Normally, after my draft returns from the editors, I make a few last-minute changes, sometimes correct factual errors, and then send it back for final editing and posting. In this post, my deadline for the initial draft was Jan. 4. I considered updating the draft to cover the events of Jan. 6 but it was clear that would involve changes way beyond the usual last-minute updates I sometimes have to make. I therefore decided to leave the post as is, minus some minor editorial changes, but add this special section. The following post should be read as a description of the U.S. political situation on the eve of the attempted putsch of Jan. 6. There will be more on this subject in next month’s post.
After the the Electoral College elected Joseph Biden and Kamala Harris to the presidency and vice presidency of the United States on Dec. 14, Trump appeared to be out of legal options in his attempt to cling to office. But there was one more legal hurdle to clear before the presidential election was formally complete. This was the counting of the electoral vote and announcement of the results to a special joint session of the House of Representatives and Senate by the president of Senate, which was Trump’s vice president, Mike Pence.
At this point, if a member of the House mounts a challenge to the electors of a given state and is backed by a member of the Senate, both houses of Congress have to vote on the challenge. If the challenge is approved by both chambers, the electoral vote of that state is declared invalid. This year, a number of extreme right-wing Republican congressman and some senators announced that they would indeed mount such challenges in a series of swing states that were carried by electors pledged to the Harris-Biden ticket.
Such challenges, though they have occurred occasionally, have always been overwhelmingly voted down. This year, it was clear that the challenges would also be defeated. First, because as far as the Senate is concerned, they did not have support of Republican leader Mitch McConnell, and second, because the Democrats have a majority of the House of Representatives. Trump not only would have had to overcome McConnell’s resistance but split off some Democrats in the House to have any chance of prevailing.
But Trump hoped that the Electoral College vote could be nullified on Jan. 6, which would then move the election to the House of Representatives where Trump would be “elected” to a second four-year term. Or perhaps Trump hoped Vice President Mike Pence could simply announce that not Biden-Harris but Trump-Pence had carried the Electoral College.
When Pence tried to explain to him that the vice president has no such power under the U.S. Constitution, Trump was reportedly enraged and came to view Pence, who had hoped before the Nov. 3 election to become Trump’s anointed successor in four years, as a traitor just as Trump views so many other high officials who have come and gone over the last four years.
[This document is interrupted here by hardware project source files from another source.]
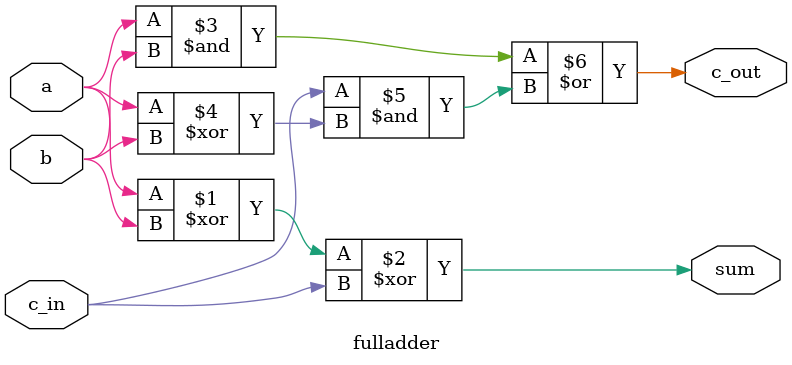
<source format=v>
module fulladder(input a, input b, input c_in, output sum, output c_out);
  wire c1, c2;
  assign sum = a ^ b ^ c_in;
  assign c_out = (a & b) | (c_in & (a ^ b));
endmodule


</source>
With time rapidly running out, Trump decided to play one final card. In the preceding weeks, thousands of MAGA supporters had arrived in Washington waiting to act on the president’s command. On Jan. 6, the command came. As the two houses of Congress were convening in the Capitol to carry out their ceremonial function of certifying the presidential election, Trump addressed a crowd of assembled fascists, some armed with guns, in front of the White House. He announced that they would march to the Capitol. Trump, however, instead of joining them retreated to the White House to watch the show on TV. The fascist mob not only marched to the Capitol, it stormed the Capitol.